Task instructions »
Skip the pictures and copy all the data that follows exactly.

Change listing data:
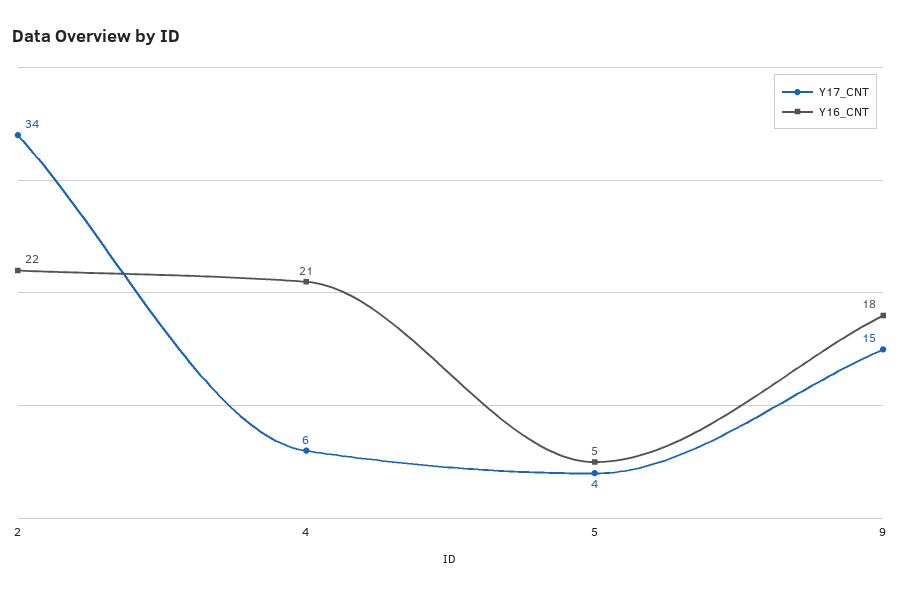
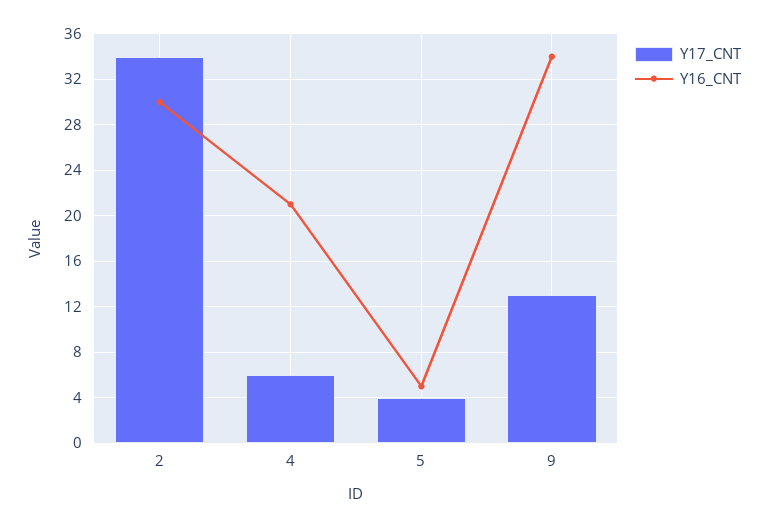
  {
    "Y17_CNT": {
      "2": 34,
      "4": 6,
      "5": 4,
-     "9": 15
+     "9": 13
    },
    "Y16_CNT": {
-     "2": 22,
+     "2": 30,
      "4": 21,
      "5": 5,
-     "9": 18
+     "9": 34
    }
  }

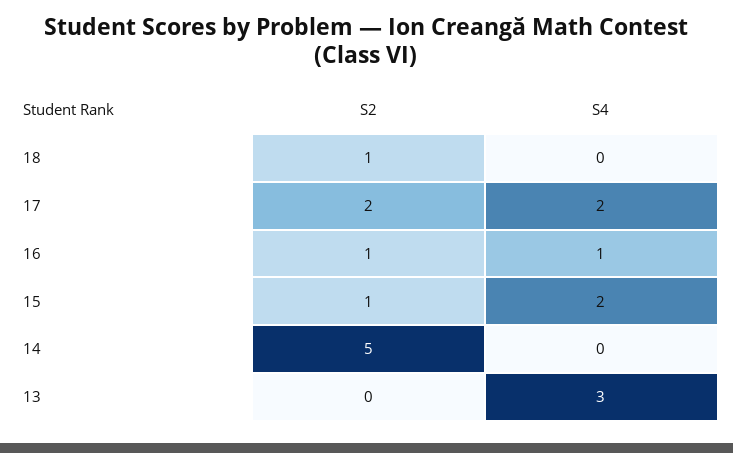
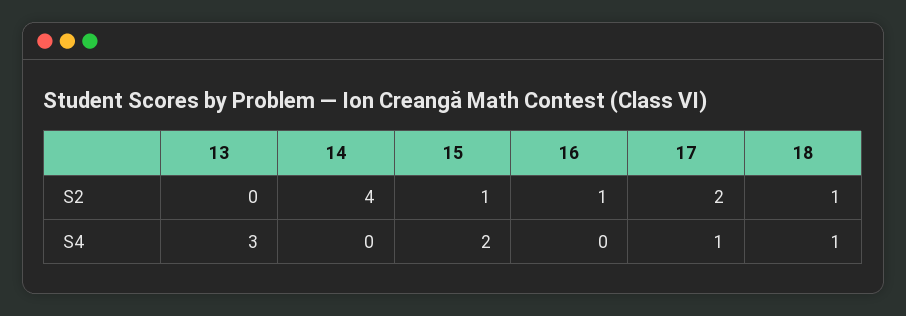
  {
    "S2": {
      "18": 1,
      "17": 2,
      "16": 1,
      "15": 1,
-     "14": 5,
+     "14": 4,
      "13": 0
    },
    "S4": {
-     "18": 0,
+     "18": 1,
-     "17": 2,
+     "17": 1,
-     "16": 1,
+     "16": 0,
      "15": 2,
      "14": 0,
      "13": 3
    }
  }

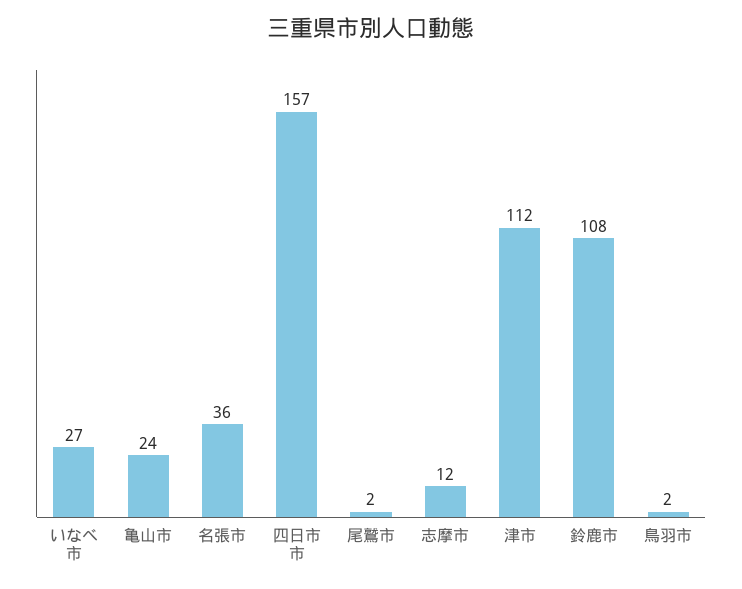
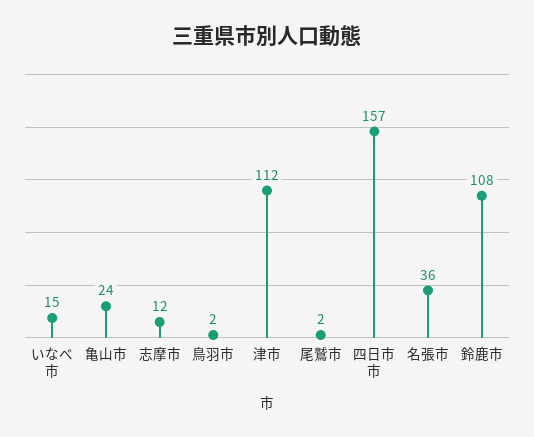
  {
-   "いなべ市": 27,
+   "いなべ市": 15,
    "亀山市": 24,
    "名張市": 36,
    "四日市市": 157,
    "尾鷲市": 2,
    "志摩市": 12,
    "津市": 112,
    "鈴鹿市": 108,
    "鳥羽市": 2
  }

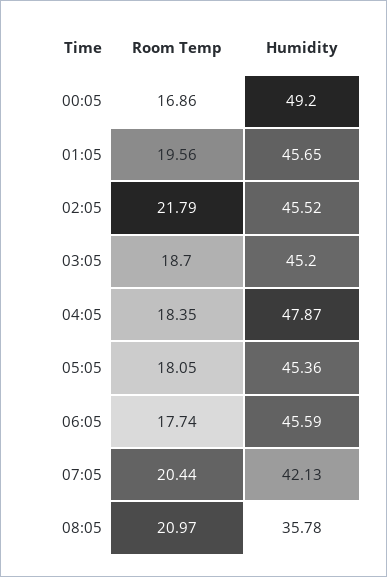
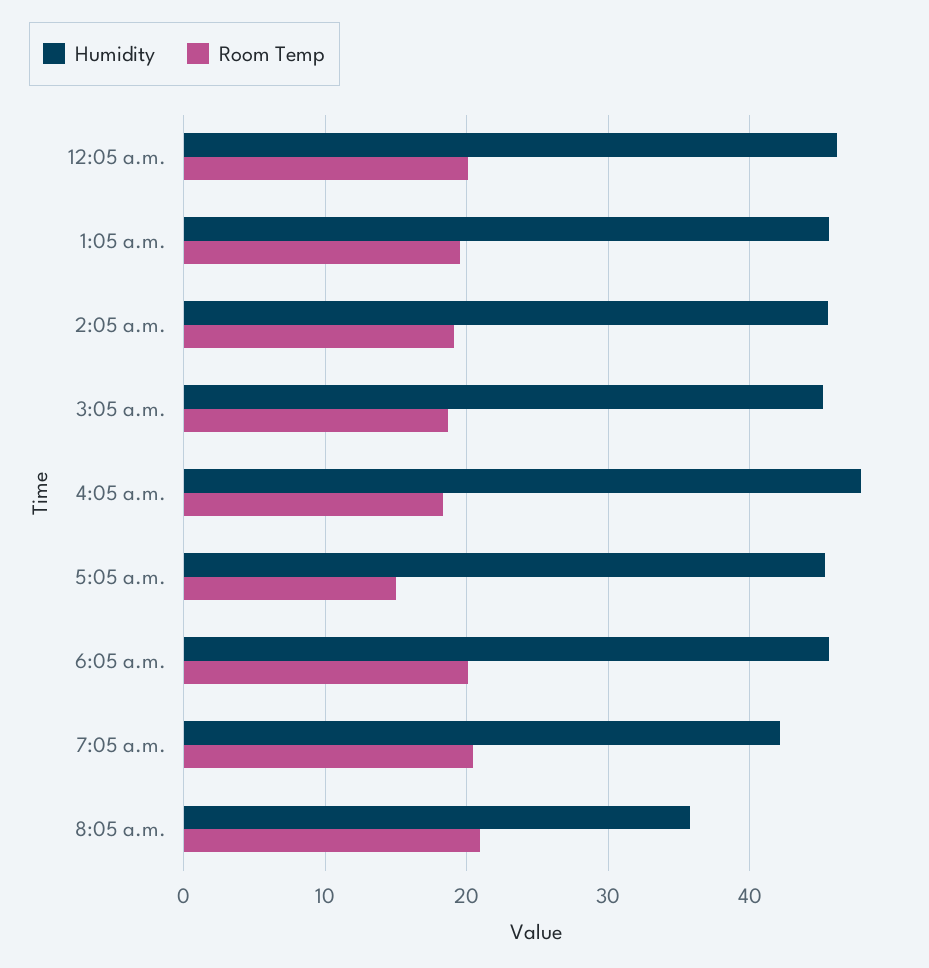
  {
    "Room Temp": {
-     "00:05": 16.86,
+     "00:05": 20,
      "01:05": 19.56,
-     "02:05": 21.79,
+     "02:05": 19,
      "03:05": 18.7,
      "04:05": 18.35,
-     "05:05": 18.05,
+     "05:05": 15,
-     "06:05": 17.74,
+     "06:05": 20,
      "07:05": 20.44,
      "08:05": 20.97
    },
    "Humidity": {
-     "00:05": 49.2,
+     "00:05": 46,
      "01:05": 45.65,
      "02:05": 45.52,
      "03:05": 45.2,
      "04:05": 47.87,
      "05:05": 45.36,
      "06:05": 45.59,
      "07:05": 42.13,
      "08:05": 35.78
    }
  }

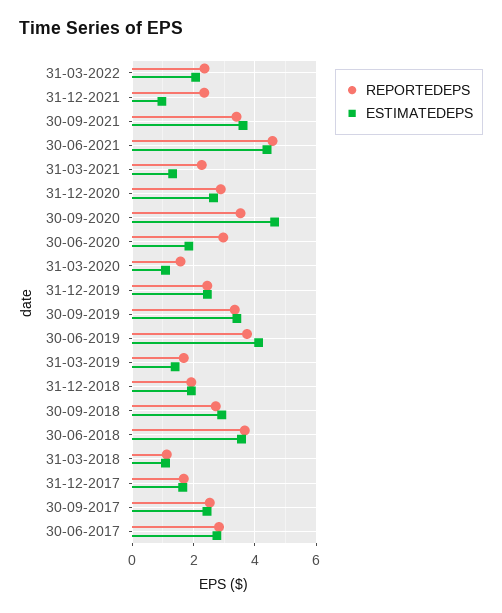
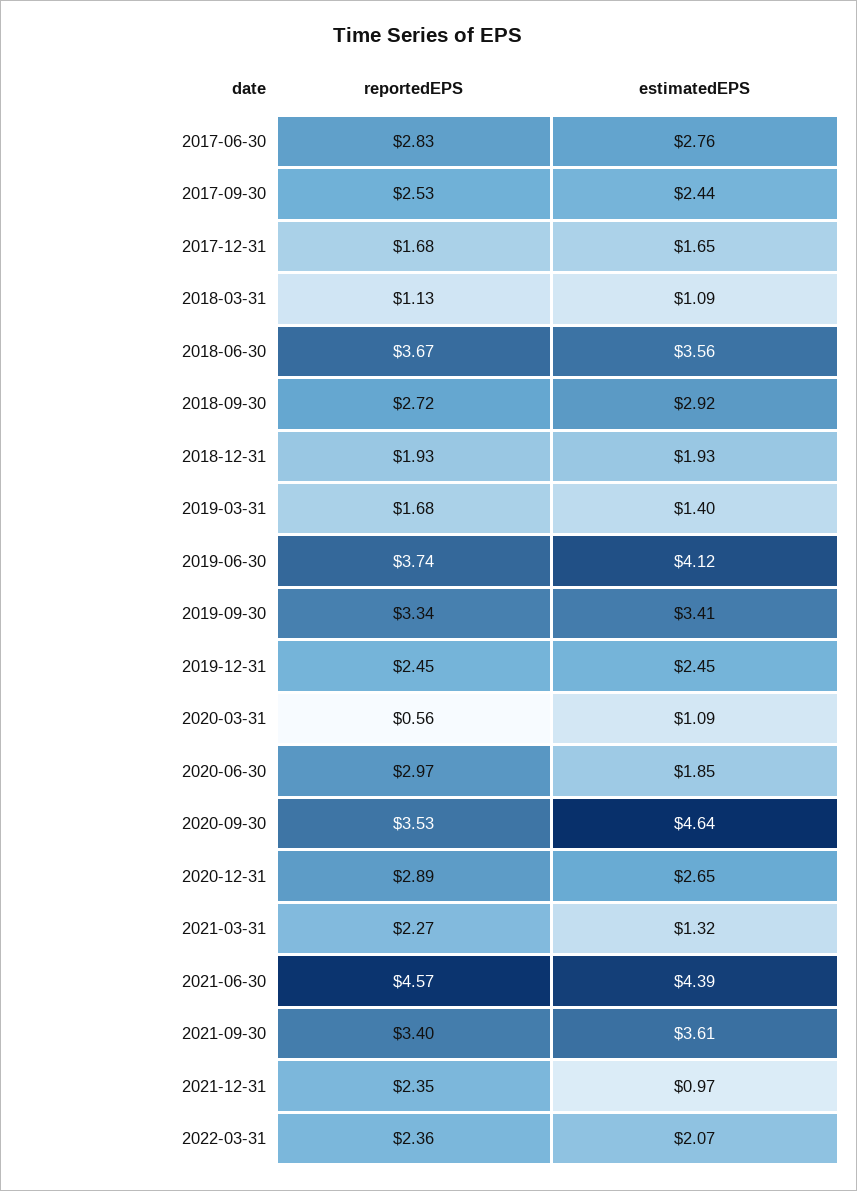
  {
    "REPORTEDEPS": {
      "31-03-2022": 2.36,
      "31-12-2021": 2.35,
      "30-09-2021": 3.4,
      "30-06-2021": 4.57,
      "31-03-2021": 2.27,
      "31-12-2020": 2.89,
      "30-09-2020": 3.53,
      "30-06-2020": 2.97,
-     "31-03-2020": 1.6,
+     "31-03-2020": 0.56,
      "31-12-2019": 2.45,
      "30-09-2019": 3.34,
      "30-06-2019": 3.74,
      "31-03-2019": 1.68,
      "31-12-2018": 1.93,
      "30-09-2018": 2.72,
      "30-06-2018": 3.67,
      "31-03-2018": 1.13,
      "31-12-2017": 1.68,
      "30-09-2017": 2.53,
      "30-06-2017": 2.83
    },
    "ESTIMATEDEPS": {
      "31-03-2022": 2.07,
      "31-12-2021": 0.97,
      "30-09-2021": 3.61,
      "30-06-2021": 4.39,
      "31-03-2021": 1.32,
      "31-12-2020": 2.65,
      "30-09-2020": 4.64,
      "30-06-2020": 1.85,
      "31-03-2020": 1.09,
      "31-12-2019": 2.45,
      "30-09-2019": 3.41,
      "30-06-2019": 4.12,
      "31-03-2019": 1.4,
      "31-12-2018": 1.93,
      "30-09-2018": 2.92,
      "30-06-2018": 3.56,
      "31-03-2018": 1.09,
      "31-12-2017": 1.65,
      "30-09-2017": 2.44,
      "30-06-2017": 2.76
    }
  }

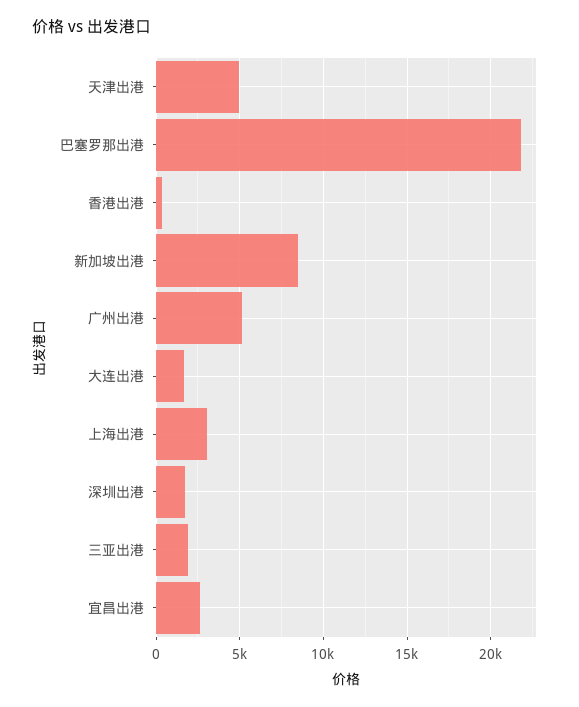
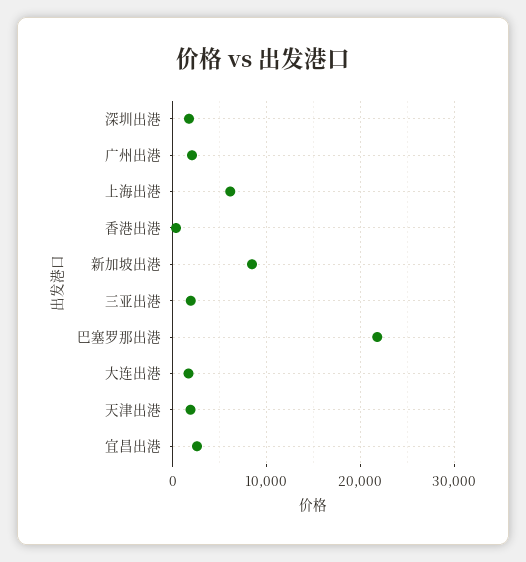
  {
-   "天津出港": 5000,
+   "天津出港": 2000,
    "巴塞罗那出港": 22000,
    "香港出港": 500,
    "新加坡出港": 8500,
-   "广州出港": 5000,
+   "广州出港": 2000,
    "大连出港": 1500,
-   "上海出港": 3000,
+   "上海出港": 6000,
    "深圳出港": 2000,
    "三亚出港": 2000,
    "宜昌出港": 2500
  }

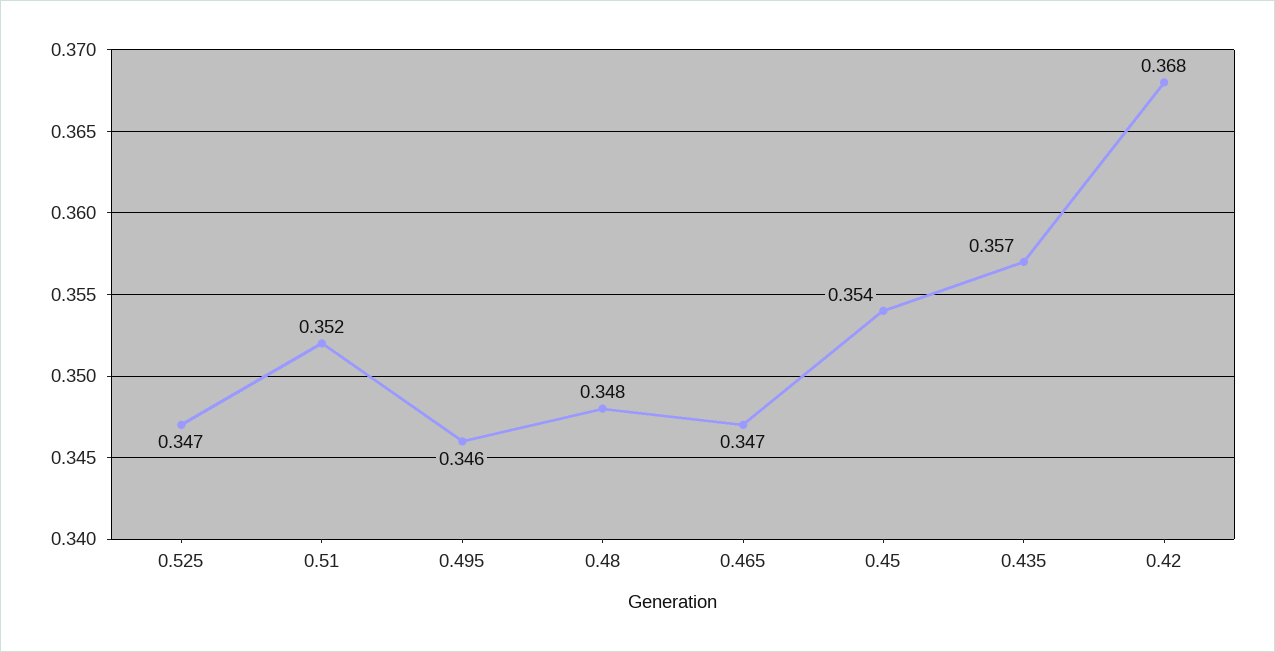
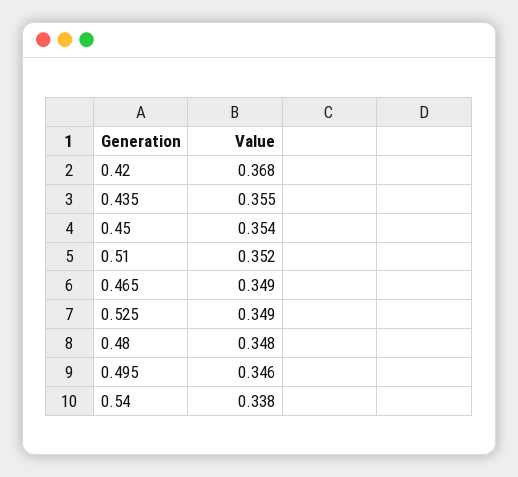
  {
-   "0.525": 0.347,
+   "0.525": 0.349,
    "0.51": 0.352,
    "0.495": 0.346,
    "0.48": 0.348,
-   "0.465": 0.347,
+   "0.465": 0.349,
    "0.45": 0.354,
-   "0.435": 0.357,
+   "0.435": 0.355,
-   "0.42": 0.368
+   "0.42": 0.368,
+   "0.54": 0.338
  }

Result below »
  {
    "Y17_CNT": {
      "2": 34,
      "4": 6,
      "5": 4,
-     "9": 15
+     "9": 13
    },
    "Y16_CNT": {
-     "2": 22,
+     "2": 30,
      "4": 21,
      "5": 5,
-     "9": 18
+     "9": 34
    }
  }

  {
    "S2": {
      "18": 1,
      "17": 2,
      "16": 1,
      "15": 1,
-     "14": 5,
+     "14": 4,
      "13": 0
    },
    "S4": {
-     "18": 0,
+     "18": 1,
-     "17": 2,
+     "17": 1,
-     "16": 1,
+     "16": 0,
      "15": 2,
      "14": 0,
      "13": 3
    }
  }

  {
-   "いなべ市": 27,
+   "いなべ市": 15,
    "亀山市": 24,
    "名張市": 36,
    "四日市市": 157,
    "尾鷲市": 2,
    "志摩市": 12,
    "津市": 112,
    "鈴鹿市": 108,
    "鳥羽市": 2
  }

  {
    "Room Temp": {
-     "00:05": 16.86,
+     "00:05": 20,
      "01:05": 19.56,
-     "02:05": 21.79,
+     "02:05": 19,
      "03:05": 18.7,
      "04:05": 18.35,
-     "05:05": 18.05,
+     "05:05": 15,
-     "06:05": 17.74,
+     "06:05": 20,
      "07:05": 20.44,
      "08:05": 20.97
    },
    "Humidity": {
-     "00:05": 49.2,
+     "00:05": 46,
      "01:05": 45.65,
      "02:05": 45.52,
      "03:05": 45.2,
      "04:05": 47.87,
      "05:05": 45.36,
      "06:05": 45.59,
      "07:05": 42.13,
      "08:05": 35.78
    }
  }

  {
    "REPORTEDEPS": {
      "31-03-2022": 2.36,
      "31-12-2021": 2.35,
      "30-09-2021": 3.4,
      "30-06-2021": 4.57,
      "31-03-2021": 2.27,
      "31-12-2020": 2.89,
      "30-09-2020": 3.53,
      "30-06-2020": 2.97,
-     "31-03-2020": 1.6,
+     "31-03-2020": 0.56,
      "31-12-2019": 2.45,
      "30-09-2019": 3.34,
      "30-06-2019": 3.74,
      "31-03-2019": 1.68,
      "31-12-2018": 1.93,
      "30-09-2018": 2.72,
      "30-06-2018": 3.67,
      "31-03-2018": 1.13,
      "31-12-2017": 1.68,
      "30-09-2017": 2.53,
      "30-06-2017": 2.83
    },
    "ESTIMATEDEPS": {
      "31-03-2022": 2.07,
      "31-12-2021": 0.97,
      "30-09-2021": 3.61,
      "30-06-2021": 4.39,
      "31-03-2021": 1.32,
      "31-12-2020": 2.65,
      "30-09-2020": 4.64,
      "30-06-2020": 1.85,
      "31-03-2020": 1.09,
      "31-12-2019": 2.45,
      "30-09-2019": 3.41,
      "30-06-2019": 4.12,
      "31-03-2019": 1.4,
      "31-12-2018": 1.93,
      "30-09-2018": 2.92,
      "30-06-2018": 3.56,
      "31-03-2018": 1.09,
      "31-12-2017": 1.65,
      "30-09-2017": 2.44,
      "30-06-2017": 2.76
    }
  }

  {
-   "天津出港": 5000,
+   "天津出港": 2000,
    "巴塞罗那出港": 22000,
    "香港出港": 500,
    "新加坡出港": 8500,
-   "广州出港": 5000,
+   "广州出港": 2000,
    "大连出港": 1500,
-   "上海出港": 3000,
+   "上海出港": 6000,
    "深圳出港": 2000,
    "三亚出港": 2000,
    "宜昌出港": 2500
  }

  {
-   "0.525": 0.347,
+   "0.525": 0.349,
    "0.51": 0.352,
    "0.495": 0.346,
    "0.48": 0.348,
-   "0.465": 0.347,
+   "0.465": 0.349,
    "0.45": 0.354,
-   "0.435": 0.357,
+   "0.435": 0.355,
-   "0.42": 0.368
+   "0.42": 0.368,
+   "0.54": 0.338
  }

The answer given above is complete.